Data(x=[22470, 128], edge_index=[2, 342004], y=[22470])


In [7]:
print(f'Dataset: {dataset}')
print(f'URL: {dataset.url}')
print('---------------')
print(f'Number of graphs: {len(dataset)}')
print(f'Number of nodes: {data.x.shape[0]}')
print(f'Number of features: {dataset.num_features}')
print(f'Number of classes: {dataset.num_classes}')
print(f'\nGraph:')
print('------')
print(f'Edges are directed: {data.is_directed()}')
print(f'Graph has isolated nodes: {data.has_isolated_nodes()}')
print(f'Graph has loops: {data.has_self_loops()}')

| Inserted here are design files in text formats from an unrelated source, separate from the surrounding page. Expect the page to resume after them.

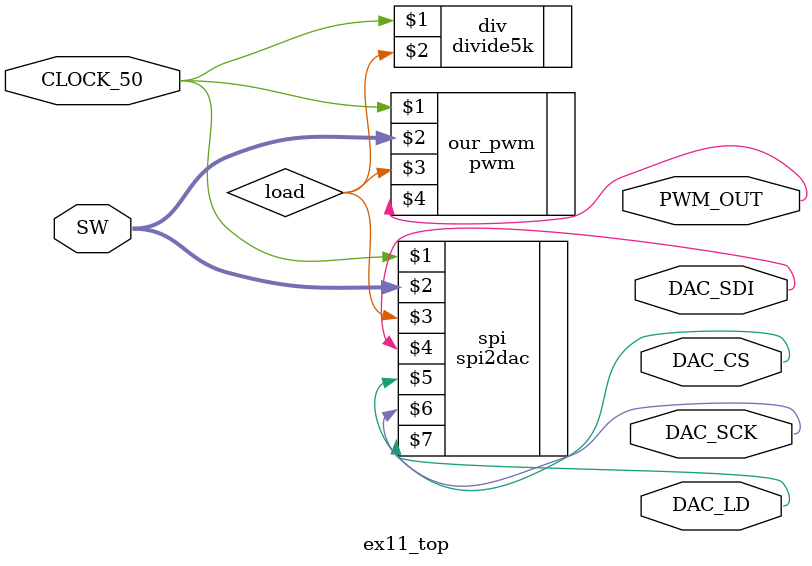
<source format=v>
module ex11_top(SW, CLOCK_50, PWM_OUT, DAC_CS, DAC_SDI, DAC_LD, DAC_SCK);
	input [9:0] SW;
	input CLOCK_50;
	output PWM_OUT;
	output DAC_CS, DAC_SDI, DAC_LD, DAC_SCK;
	
	wire load;
	
	divide5k div(CLOCK_50, load);
	
	spi2dac spi(CLOCK_50, SW, load, DAC_SDI, DAC_CS , DAC_SCK, DAC_LD);
	pwm our_pwm(CLOCK_50, SW, load, PWM_OUT);
	
endmodule

</source>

Dataset: FacebookPagePage()
URL: https://graphmining.ai/datasets/ptg/facebook.npz
---------------
Number of graphs: 1
Number of nodes: 22470
Number of features: 128
Number of classes: 4

Graph:
------
Edges are directed: False
Graph has isolated nodes: False
Graph has loops: True


Unlike Cora, Facebook Page-Page doesn’t have training, evaluation, and test masks by default. We can arbitrarily create masks with the range() function

In [8]:
data.train_mask = range(18000)
data.val_mask = range(18001, 20000)
data.test_mask = range(20001, 22470)

I couldn't find a *.grahml* file of the Facebook Page-Page dataset to be able to plot on **yEd live** (because the size of the graph prohibits the use of **networkx** for visualization. Therefore I will create a .grapml file using networkx and view the graph on yEd live.

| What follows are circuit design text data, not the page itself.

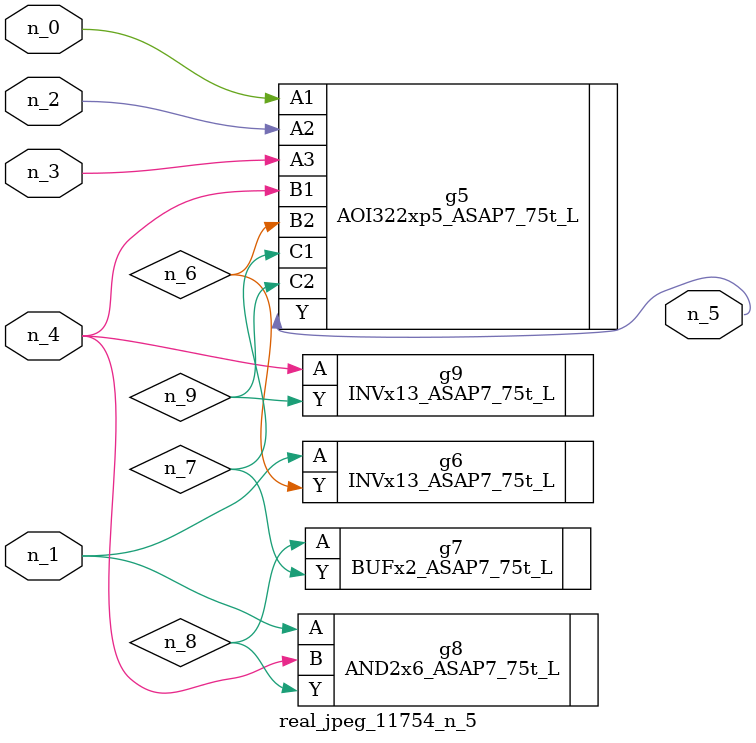
<source format=v>
module real_jpeg_11754_n_5 (n_4, n_0, n_1, n_2, n_3, n_5);

input n_4;
input n_0;
input n_1;
input n_2;
input n_3;

output n_5;

wire n_8;
wire n_6;
wire n_7;
wire n_9;

AOI322xp5_ASAP7_75t_L g5 ( 
.A1(n_0),
.A2(n_2),
.A3(n_3),
.B1(n_4),
.B2(n_6),
.C1(n_7),
.C2(n_9),
.Y(n_5)
);

INVx13_ASAP7_75t_L g6 ( 
.A(n_1),
.Y(n_6)
);

AND2x6_ASAP7_75t_L g8 ( 
.A(n_1),
.B(n_4),
.Y(n_8)
);

INVx13_ASAP7_75t_L g9 ( 
.A(n_4),
.Y(n_9)
);

BUFx2_ASAP7_75t_L g7 ( 
.A(n_8),
.Y(n_7)
);


endmodule
</source>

NetworkX (i.e., **write_grapml()** function) expects the node and edge attributes to be Python data types, but the PyTorch Geometric dataset contains tensors, which are not supported by the GraphML format. To resolve this issue, we need to convert the tensors to Python data types before creating the NetworkX graph object.

In [26]:
import networkx as nx
from torch_geometric.utils.convert import to_networkx

data = dataset[0]
G = to_networkx(data)

nx.write_graphml(G, '../data/facebook_page_page.graphml')

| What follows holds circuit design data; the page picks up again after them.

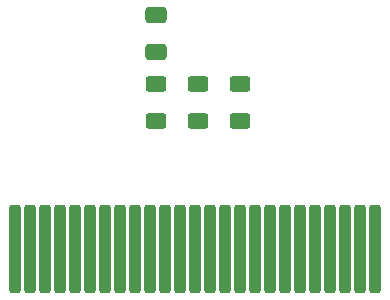
<source format=gbr>
%TF.GenerationSoftware,KiCad,Pcbnew,(6.0.5)*%
%TF.CreationDate,2023-06-09T12:11:34-05:00*%
%TF.ProjectId,pcchips_apic,70636368-6970-4735-9f61-7069632e6b69,rev?*%
%TF.SameCoordinates,Original*%
%TF.FileFunction,Paste,Bot*%
%TF.FilePolarity,Positive*%
%FSLAX46Y46*%
G04 Gerber Fmt 4.6, Leading zero omitted, Abs format (unit mm)*
G04 Created by KiCad (PCBNEW (6.0.5)) date 2023-06-09 12:11:34*
%MOMM*%
%LPD*%
G01*
G04 APERTURE LIST*
G04 Aperture macros list*
%AMRoundRect*
0 Rectangle with rounded corners*
0 $1 Rounding radius*
0 $2 $3 $4 $5 $6 $7 $8 $9 X,Y pos of 4 corners*
0 Add a 4 corners polygon primitive as box body*
4,1,4,$2,$3,$4,$5,$6,$7,$8,$9,$2,$3,0*
0 Add four circle primitives for the rounded corners*
1,1,$1+$1,$2,$3*
1,1,$1+$1,$4,$5*
1,1,$1+$1,$6,$7*
1,1,$1+$1,$8,$9*
0 Add four rect primitives between the rounded corners*
20,1,$1+$1,$2,$3,$4,$5,0*
20,1,$1+$1,$4,$5,$6,$7,0*
20,1,$1+$1,$6,$7,$8,$9,0*
20,1,$1+$1,$8,$9,$2,$3,0*%
G04 Aperture macros list end*
%ADD10RoundRect,0.250000X-0.250000X-3.500000X0.250000X-3.500000X0.250000X3.500000X-0.250000X3.500000X0*%
%ADD11RoundRect,0.250000X0.650000X-0.412500X0.650000X0.412500X-0.650000X0.412500X-0.650000X-0.412500X0*%
%ADD12RoundRect,0.250000X0.625000X-0.400000X0.625000X0.400000X-0.625000X0.400000X-0.625000X-0.400000X0*%
G04 APERTURE END LIST*
D10*
%TO.C,.*%
X133122000Y-85542000D03*
X131852000Y-85542000D03*
X130582000Y-85542000D03*
X129312000Y-85542000D03*
X128042000Y-85542000D03*
X126772000Y-85542000D03*
X125502000Y-85542000D03*
X124232000Y-85542000D03*
X122962000Y-85542000D03*
X121692000Y-85542000D03*
X120422000Y-85542000D03*
X119152000Y-85542000D03*
X117882000Y-85542000D03*
X116612000Y-85542000D03*
X115342000Y-85542000D03*
X114072000Y-85542000D03*
X112802000Y-85542000D03*
X111532000Y-85542000D03*
X110262000Y-85542000D03*
X108992000Y-85542000D03*
X107722000Y-85542000D03*
X106452000Y-85542000D03*
X105182000Y-85542000D03*
X103912000Y-85542000D03*
X102642000Y-85542000D03*
%TD*%
D11*
%TO.C,C2*%
X114554000Y-68872500D03*
X114554000Y-65747500D03*
%TD*%
D12*
%TO.C,R3*%
X118110000Y-74714000D03*
X118110000Y-71614000D03*
%TD*%
%TO.C,R4*%
X121666000Y-74702000D03*
X121666000Y-71602000D03*
%TD*%
%TO.C,R2*%
X114554000Y-74702000D03*
X114554000Y-71602000D03*
%TD*%
M02*

</source>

It is not straightforward to plot this graph in **yEd live**. It can be done using **Gephi**, but the nodes with few connections should be filtered out to improve the performance. The ramaining nodes can be plotted in a way that the size of the nodes depends on their number of connections and their color indicates the category they belong to. Two layouts can be applied: *Fruchterman-Reingold* and *ForceAtlas2*.